Data listing —
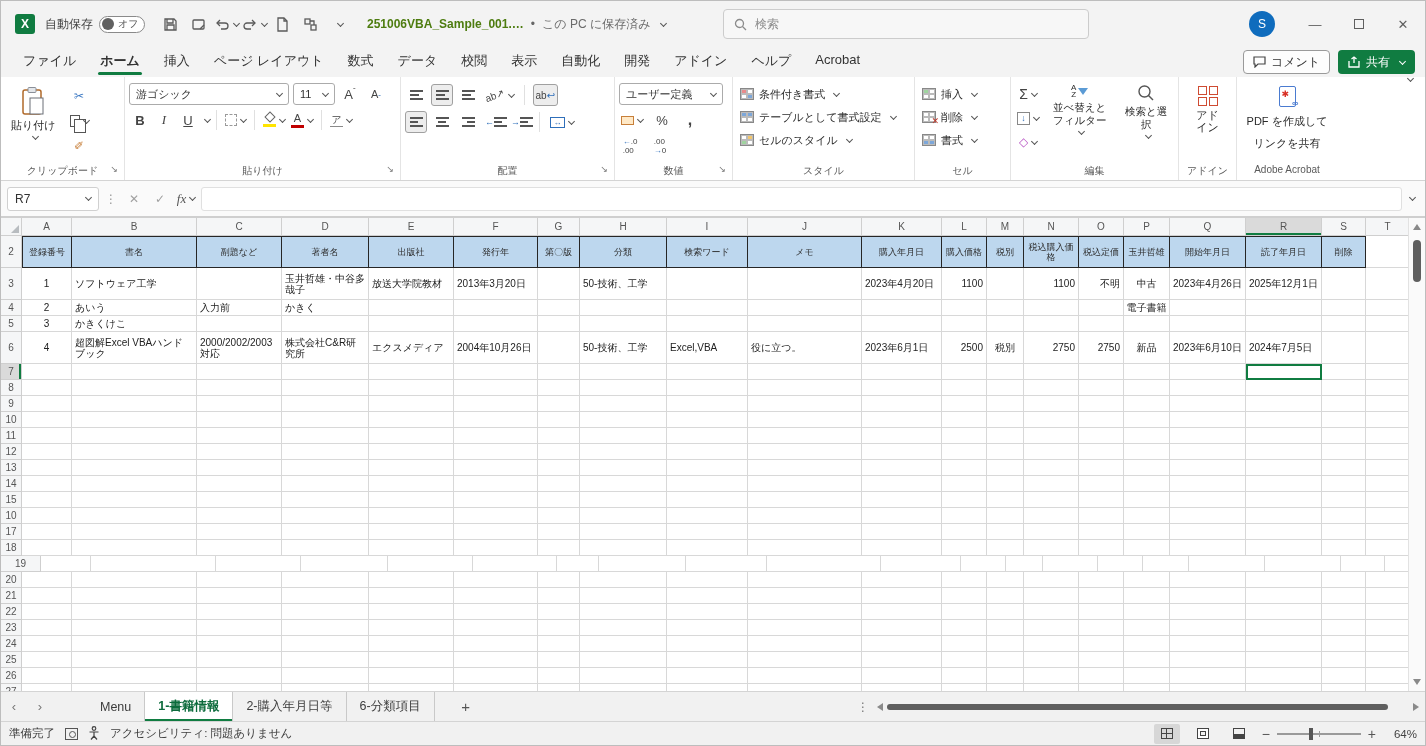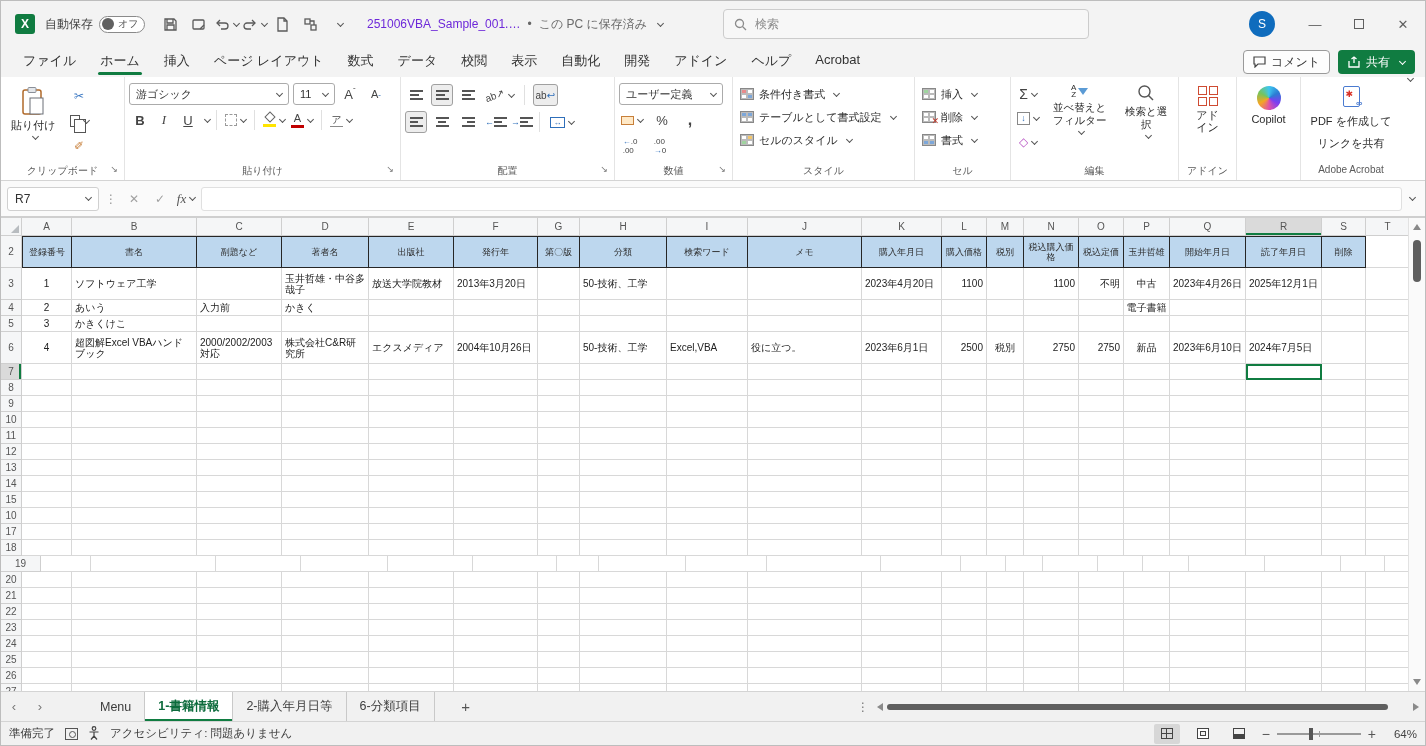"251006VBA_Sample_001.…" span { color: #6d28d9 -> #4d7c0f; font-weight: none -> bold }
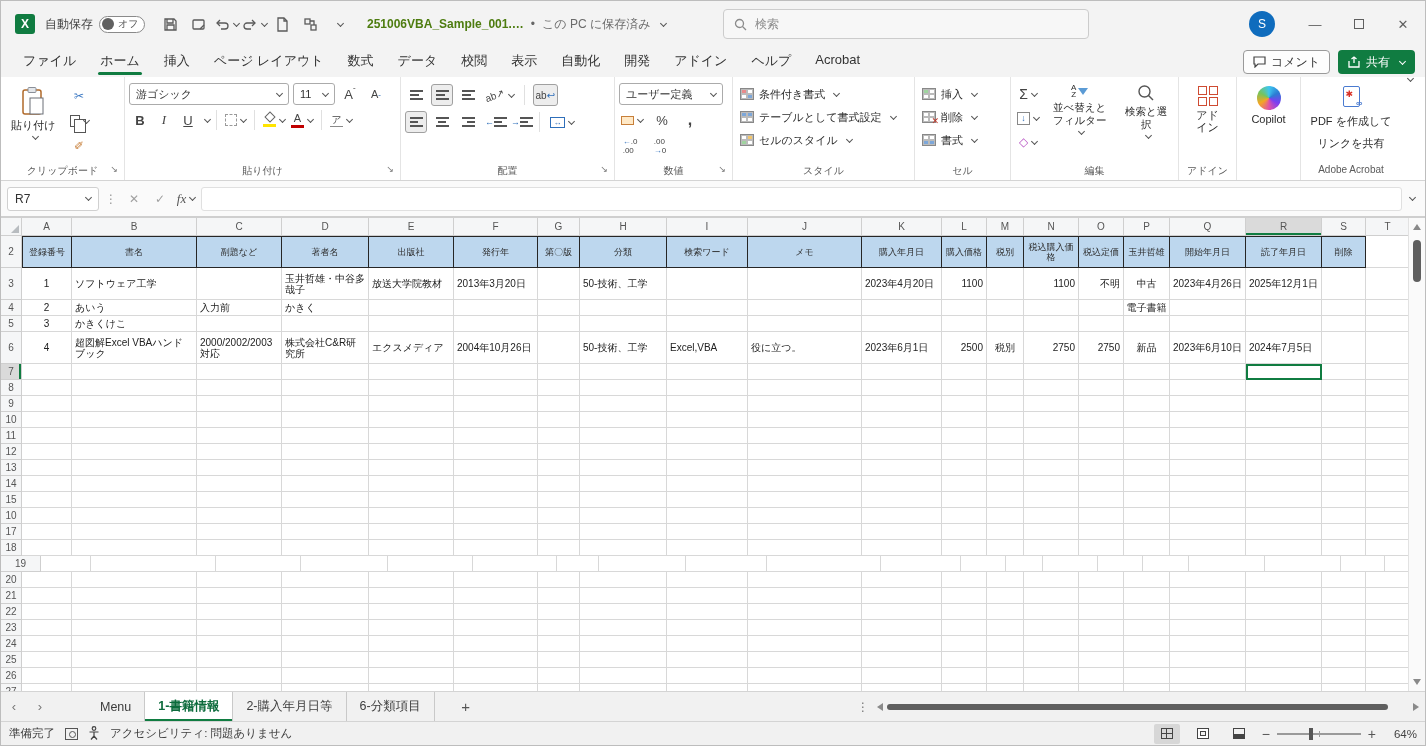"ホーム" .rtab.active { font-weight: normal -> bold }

==

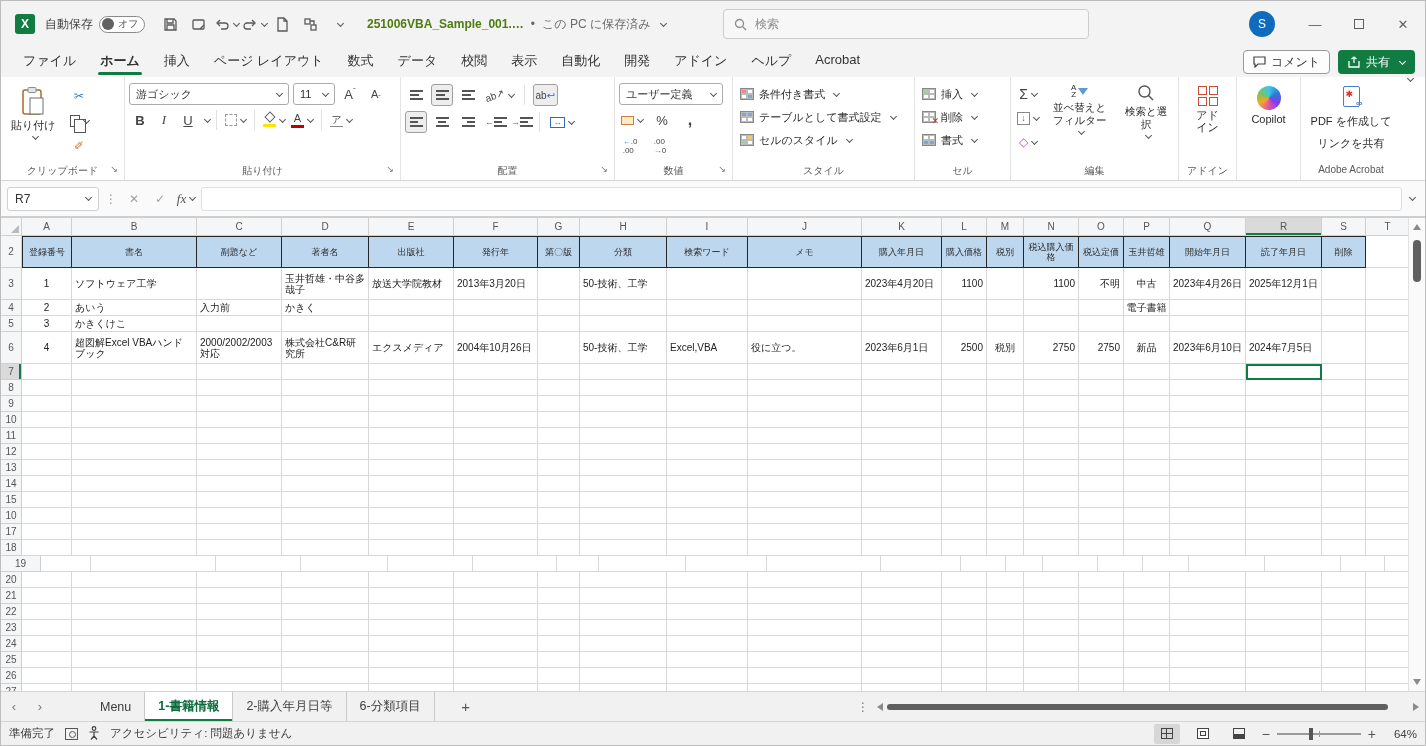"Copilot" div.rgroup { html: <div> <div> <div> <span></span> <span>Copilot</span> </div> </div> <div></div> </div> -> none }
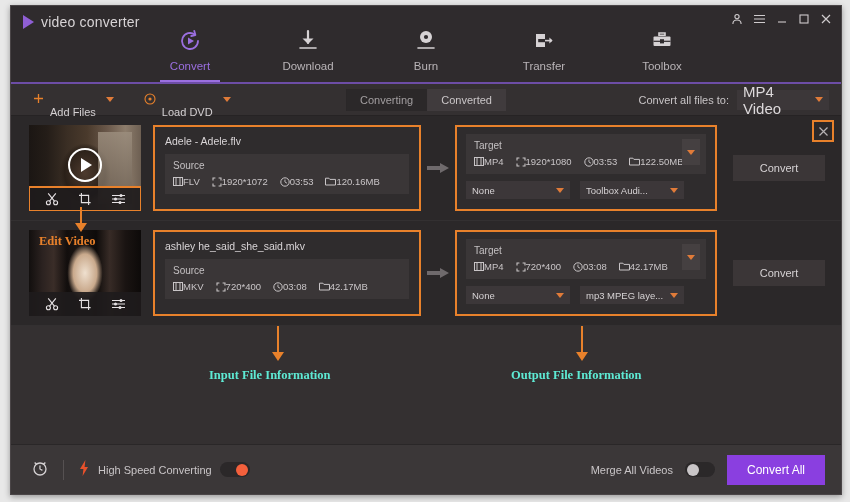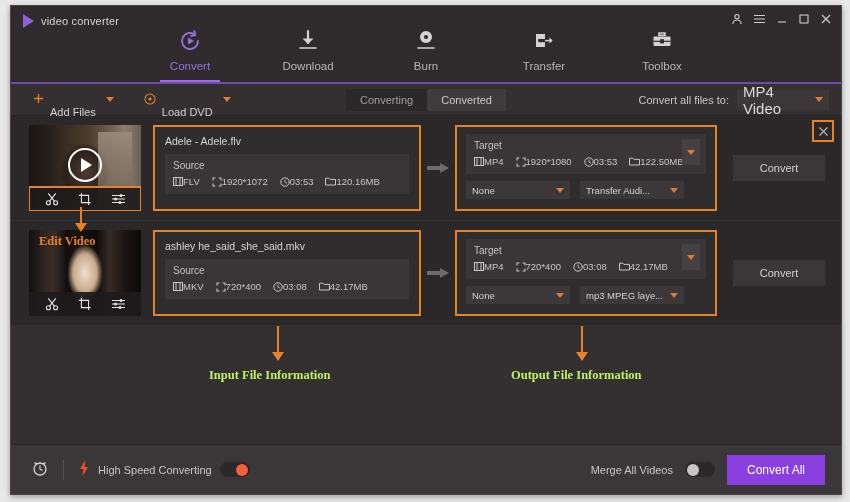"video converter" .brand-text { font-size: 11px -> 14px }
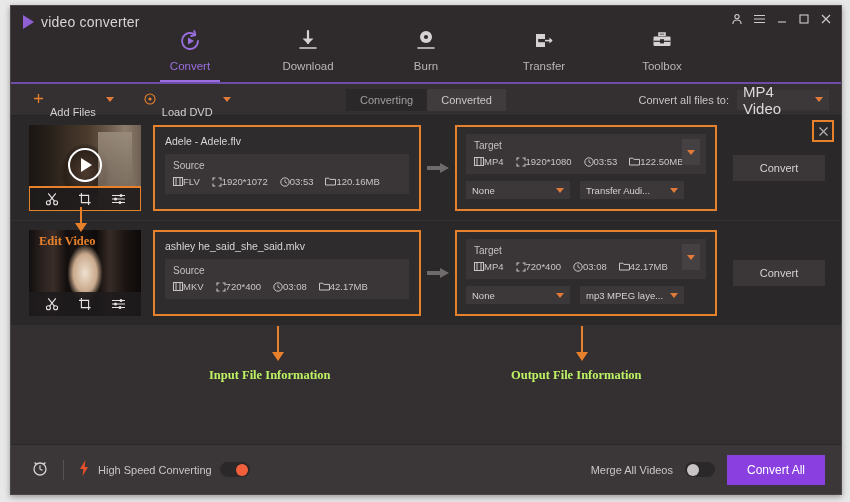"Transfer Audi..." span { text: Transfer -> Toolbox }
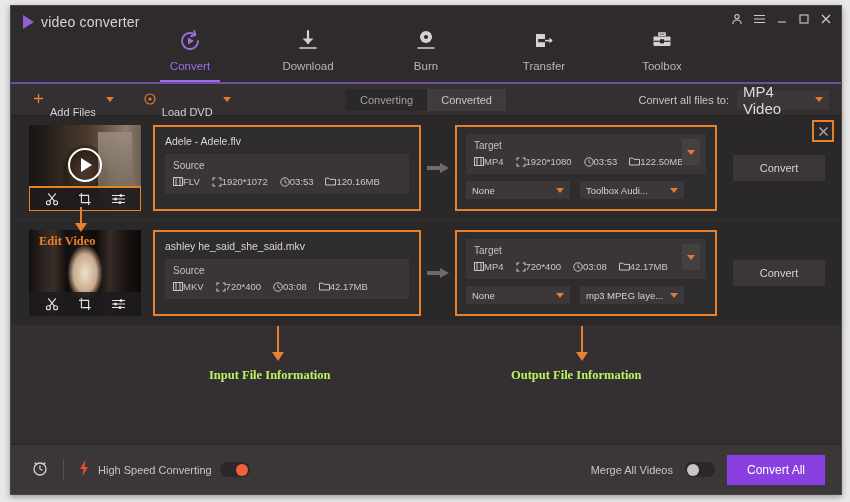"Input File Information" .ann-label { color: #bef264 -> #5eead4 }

==

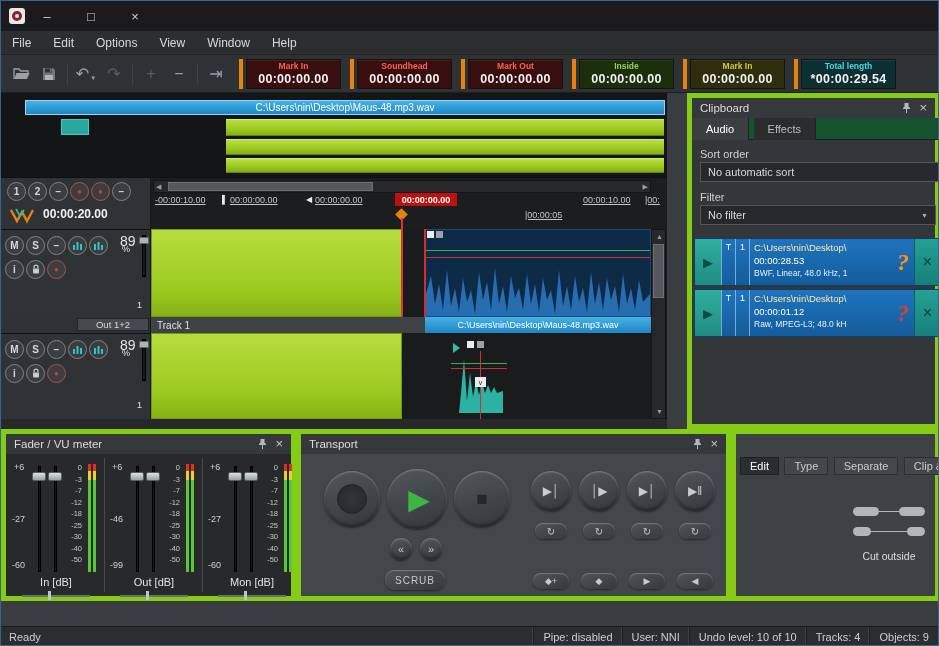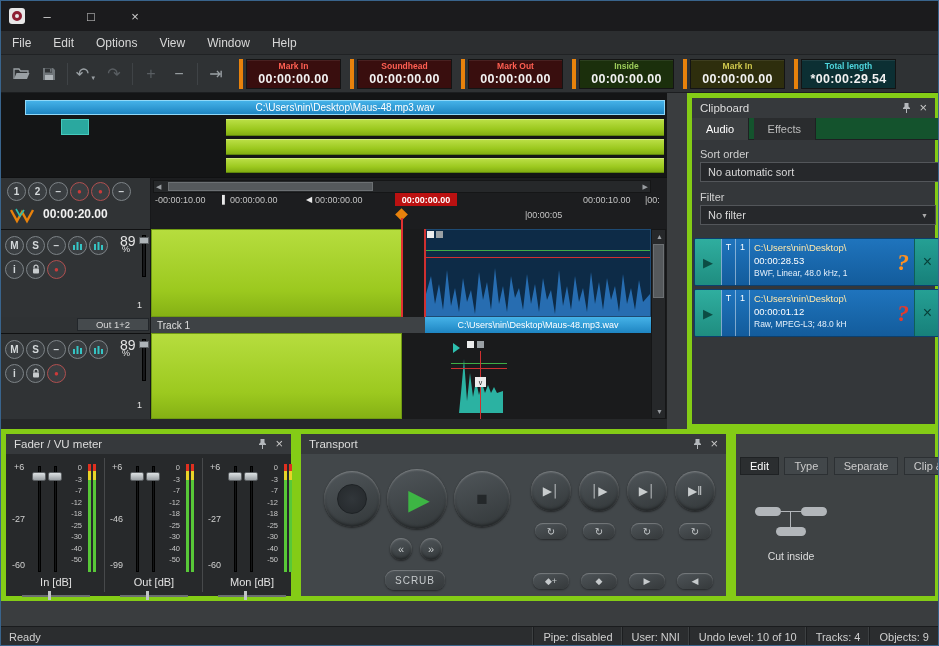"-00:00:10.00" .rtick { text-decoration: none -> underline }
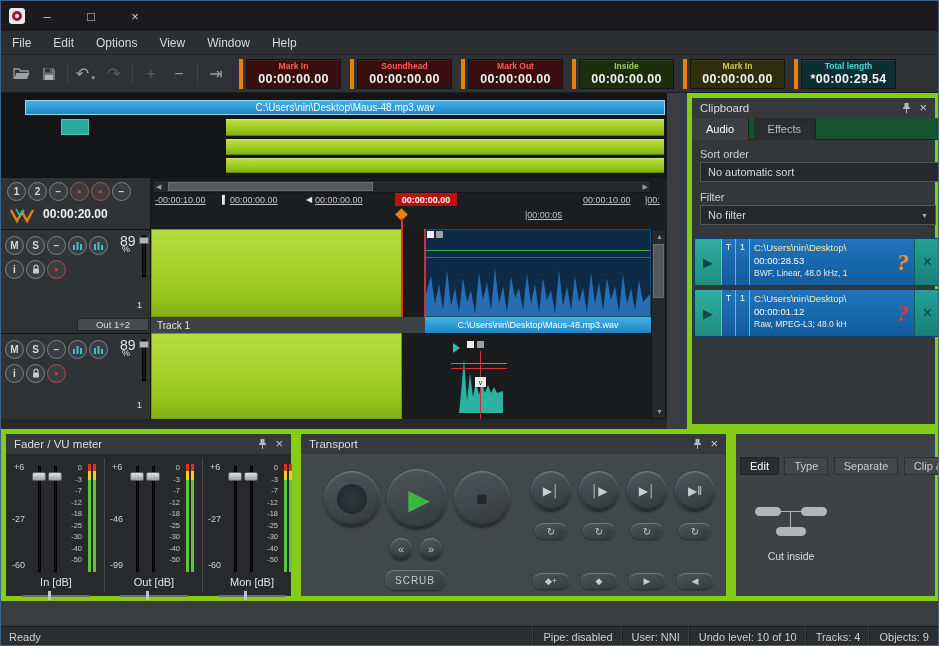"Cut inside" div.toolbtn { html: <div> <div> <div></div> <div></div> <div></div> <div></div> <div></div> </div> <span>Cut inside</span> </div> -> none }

About this task — Return, exactly as they stand, the lines above from the one with "text: Transfer ->" to the one with "color: #bef264 ->", omitting any pictures among them.

Worked solution —
"Transfer Audi..." span { text: Transfer -> Toolbox }
"Input File Information" .ann-label { color: #bef264 -> #5eead4 }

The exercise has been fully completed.